LISTED ENTRIES >>
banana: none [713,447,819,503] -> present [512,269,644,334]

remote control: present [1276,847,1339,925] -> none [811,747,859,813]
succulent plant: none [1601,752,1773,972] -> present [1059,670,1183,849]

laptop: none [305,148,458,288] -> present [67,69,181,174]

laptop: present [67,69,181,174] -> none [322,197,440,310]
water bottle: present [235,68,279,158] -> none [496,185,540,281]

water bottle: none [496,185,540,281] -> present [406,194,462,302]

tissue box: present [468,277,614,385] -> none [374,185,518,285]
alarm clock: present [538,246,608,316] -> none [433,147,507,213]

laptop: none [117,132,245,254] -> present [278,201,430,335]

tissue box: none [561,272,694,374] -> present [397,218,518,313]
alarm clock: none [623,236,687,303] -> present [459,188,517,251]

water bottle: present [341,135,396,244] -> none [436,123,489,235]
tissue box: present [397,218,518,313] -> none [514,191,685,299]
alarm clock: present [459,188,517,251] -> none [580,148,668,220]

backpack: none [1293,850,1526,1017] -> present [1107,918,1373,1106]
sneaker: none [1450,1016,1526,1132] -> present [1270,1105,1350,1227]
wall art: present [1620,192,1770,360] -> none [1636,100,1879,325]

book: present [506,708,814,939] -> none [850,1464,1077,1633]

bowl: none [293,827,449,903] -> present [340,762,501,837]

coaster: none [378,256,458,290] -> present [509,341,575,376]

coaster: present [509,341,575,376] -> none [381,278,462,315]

WHAT IS BEING ASKED >> Only the lines from the start of the listing through the line with "water bottle: none" should be repeated, each exactly as it stands.

RESULT FOR THIS EXERCISE >>
banana: none [713,447,819,503] -> present [512,269,644,334]

remote control: present [1276,847,1339,925] -> none [811,747,859,813]
succulent plant: none [1601,752,1773,972] -> present [1059,670,1183,849]

laptop: none [305,148,458,288] -> present [67,69,181,174]

laptop: present [67,69,181,174] -> none [322,197,440,310]
water bottle: present [235,68,279,158] -> none [496,185,540,281]

water bottle: none [496,185,540,281] -> present [406,194,462,302]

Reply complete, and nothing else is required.